Given material =
Start of Block

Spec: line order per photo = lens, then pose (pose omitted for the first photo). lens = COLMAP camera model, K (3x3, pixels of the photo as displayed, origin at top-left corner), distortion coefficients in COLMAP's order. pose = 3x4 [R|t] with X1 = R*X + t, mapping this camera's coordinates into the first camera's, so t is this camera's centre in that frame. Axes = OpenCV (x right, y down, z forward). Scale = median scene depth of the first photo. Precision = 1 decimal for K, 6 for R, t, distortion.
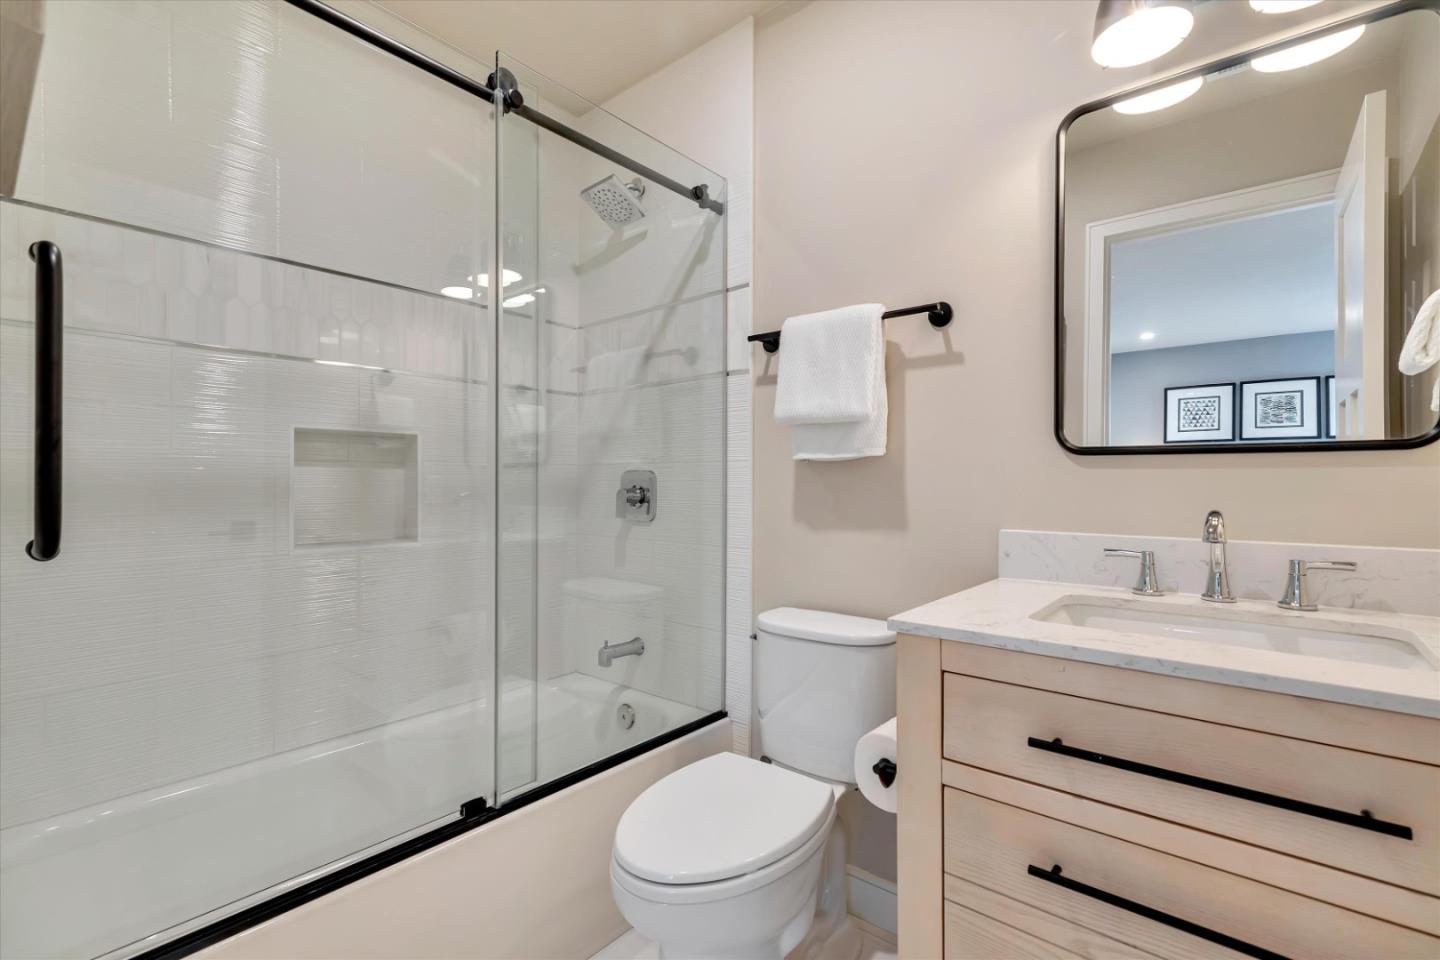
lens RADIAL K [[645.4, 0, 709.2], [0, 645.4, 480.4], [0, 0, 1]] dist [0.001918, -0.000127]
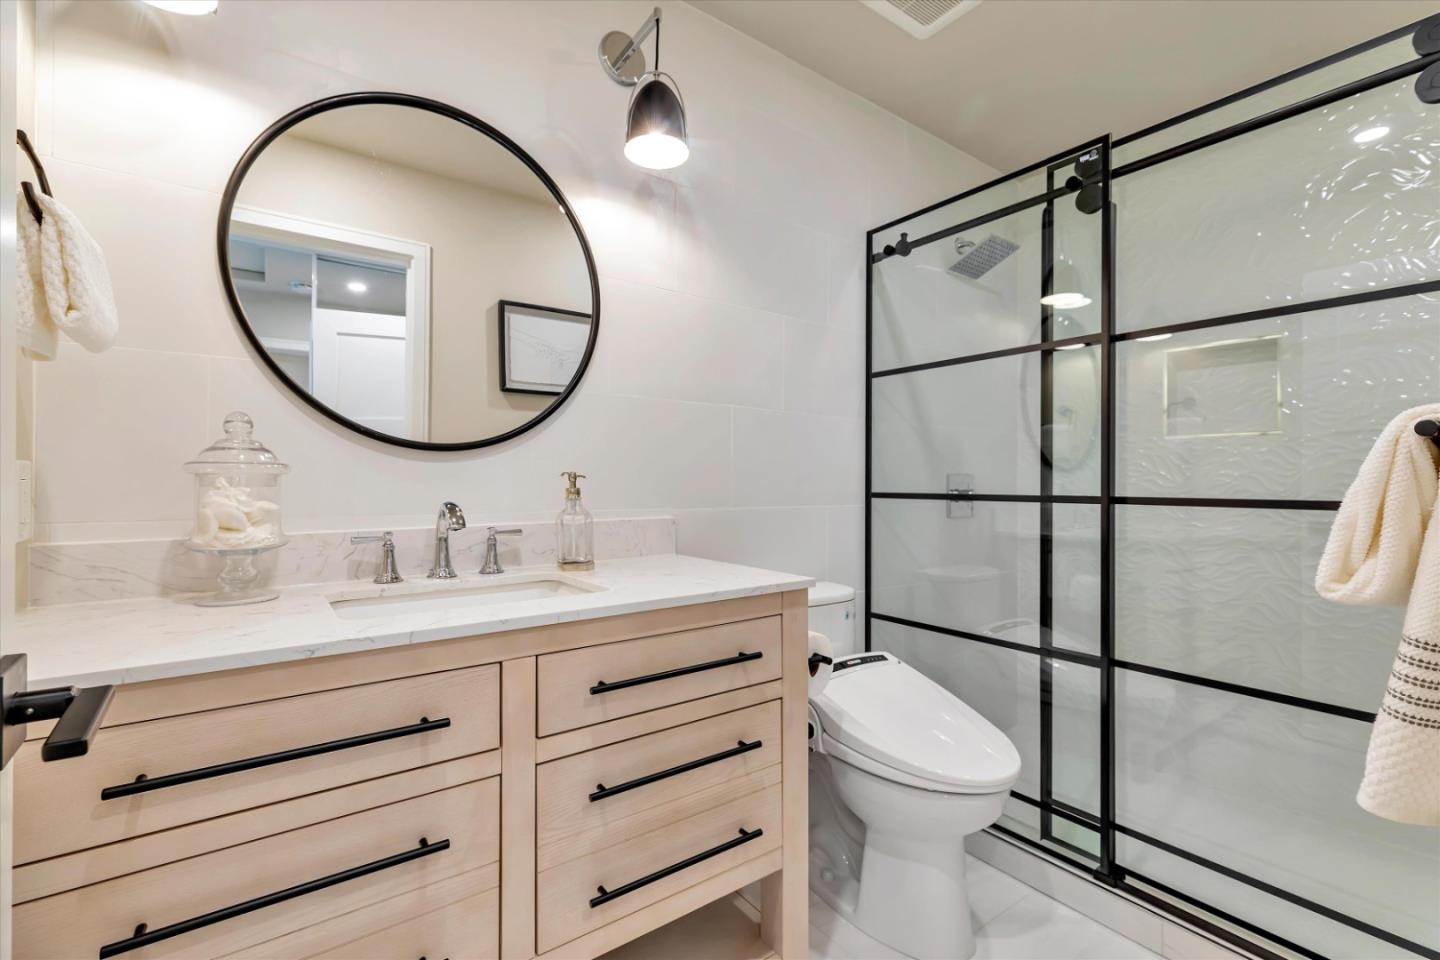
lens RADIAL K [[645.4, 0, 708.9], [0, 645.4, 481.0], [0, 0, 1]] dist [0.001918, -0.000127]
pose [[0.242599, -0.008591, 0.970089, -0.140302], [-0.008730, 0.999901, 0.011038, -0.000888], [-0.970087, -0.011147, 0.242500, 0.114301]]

End of Block

Write out the listing again, changing every "photo" to "image" and keeping everything else the same. Leave the pictures out of your answer.

Spec: line order per image = lens, then pose (pose omitted for the first image). lens = COLMAP camera model, K (3x3, pixels of the image as displayed, origin at top-left corner), distortion coefficients in COLMAP's order. pose = 3x4 [R|t] with X1 = R*X + t, mapping this camera's coordinates into the first camera's, so t is this camera's centre in that frame. Axes = OpenCV (x right, y down, z forward). Scale = median scene depth of the first image. Precision = 1 decimal for K, 6 for R, t, distortion.
lens RADIAL K [[645.4, 0, 709.2], [0, 645.4, 480.4], [0, 0, 1]] dist [0.001918, -0.000127]
lens RADIAL K [[645.4, 0, 708.9], [0, 645.4, 481.0], [0, 0, 1]] dist [0.001918, -0.000127]
pose [[0.242599, -0.008591, 0.970089, -0.140302], [-0.008730, 0.999901, 0.011038, -0.000888], [-0.970087, -0.011147, 0.242500, 0.114301]]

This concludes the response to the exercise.